Every call had to return structured output passing the same validation schema. A failed validation got one retry with a corrective note; a call that failed both attempts counts as an error in the reliability table. Full per-concept output (every concept, every boundary decision, every pass) is persisted in the raw results file.
The review panel
Rates tell you how often a model says “belongs elsewhere.” They do not tell you whether those calls were any good. For that we sampled up to 30 adjacent calls per model from the first pass (at most one per page while the pool allowed, seeded deterministic sampling) and put each one in front of a review panel.
An earlier version of this review used a single reviewer model, and we caught a problem worth being honest about: when we asked a second model from a different maker to re-review the same rows, it agreed with the first reviewer only 35% of the time. One reviewer's opinion is not a measurement. So the published version uses five reviewers from five different model makers:
Each reviewer saw the page URL, the page's anchor topic and role, the flagged concept, and a 2,500-character excerpt of the actual page text, then gave one of three verdicts: correct (the concept legitimately belongs on its own page), wrong (the concept is core or supportive here and pushing it off the page is over-splitting), or borderline (reasonable editors would disagree).
No reviewer judges its own family.
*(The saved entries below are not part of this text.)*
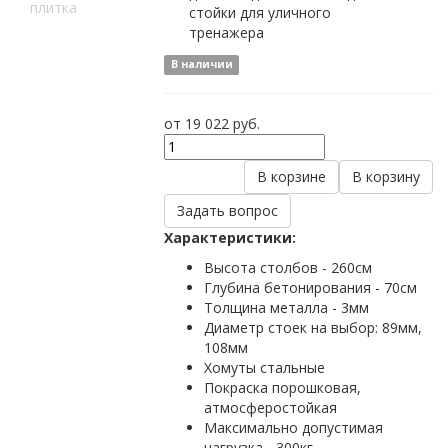
плитка
В наличии
от 19 022
руб.
В корзине
В корзину
Задать вопрос
Характеристики:
Высота столбов - 260см
Глубина бетонирования - 70см
Толщина металла - 3мм
Диаметр стоек на выбор: 89мм,
108мм
Хомуты стальные
Покраска порошковая,
атмосферостойкая
Максимально допустимая
нагрузка - 300кг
The verdict for each row is the majority among reviewers whose maker differs from the model that produced the call; ties resolve to borderline. A precision figure built this way cannot be driven by any single maker grading its own homework.
The same panel also reviewed a sample of Qwen's excluded calls (Qwen routes scope concerns through “excluded” more than any other model in the study), with criteria adapted for that class.
Metric definitions
Belongs-elsewhere rate
Concepts marked adjacent ÷ all concepts the model returned, per pass. Confidence intervals are 95% Wilson score intervals on that proportion.
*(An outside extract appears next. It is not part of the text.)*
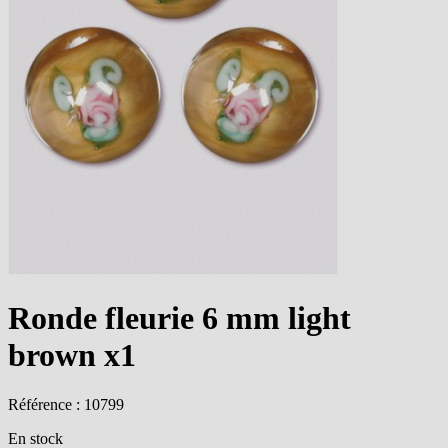
Ronde fleurie 6 mm light
brown x1
Référence : 10799
En stock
Same-call consistency (pass 1 vs pass 2)
Per-page agreement: treating each pass as a yes/no signal per page (did the model flag at least one concept as belongs-elsewhere?), the share of pages where both passes landed on the same side. Positive persistence: of pages where pass 1 flagged something, the share where pass 2 also flagged something. Label overlap (Jaccard): for each page, flagged concept labels in both passes ÷ flagged labels in either pass; averaged over pages. Per-concept agreement: for concepts whose label appears in both passes on the same page, the share assigned the same boundary class both times. This last one covers all four classes, not just adjacent.
Panel precision
Strict precision counts only consensus-correct verdicts: correct ÷ sampled rows. Lenient adds borderline. We also report each reviewer's individual rate (so you can see the spread the consensus hides), pairwise reviewer agreement (1 for matching verdicts, 0.5 when one of the two said borderline, 0 for correct vs wrong), and Fleiss' kappa across all five reviewers.
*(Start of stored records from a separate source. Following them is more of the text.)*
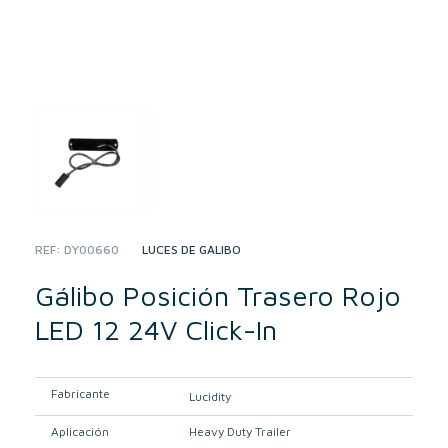
REF:
DY00660
CATEGORY:
LUCES DE GÁLIBO
Gálibo Posición Trasero Rojo
LED 12 24V Click-In
Fabricante
Lucidity
Aplicación
Heavy Duty Trailer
What this study does not test
It does not test whether acting on a belongs-elsewhere call improves retrieval or traffic. That is a separate experiment with a different design. It does not compare prompts; every model got the production prompt as-is. And the panel measures whether a call is editorially defensible in the eyes of five strong models, which is a proxy for, not a substitute for, expert human judgment.
Artifacts
Raw run output (every concept, every pass, every model), the scrape snapshot, all 5 reviewers' verdicts on every sampled row, and the analysis summary are persisted as JSON in the project repository. The spend for the full study was under $40 across three API providers.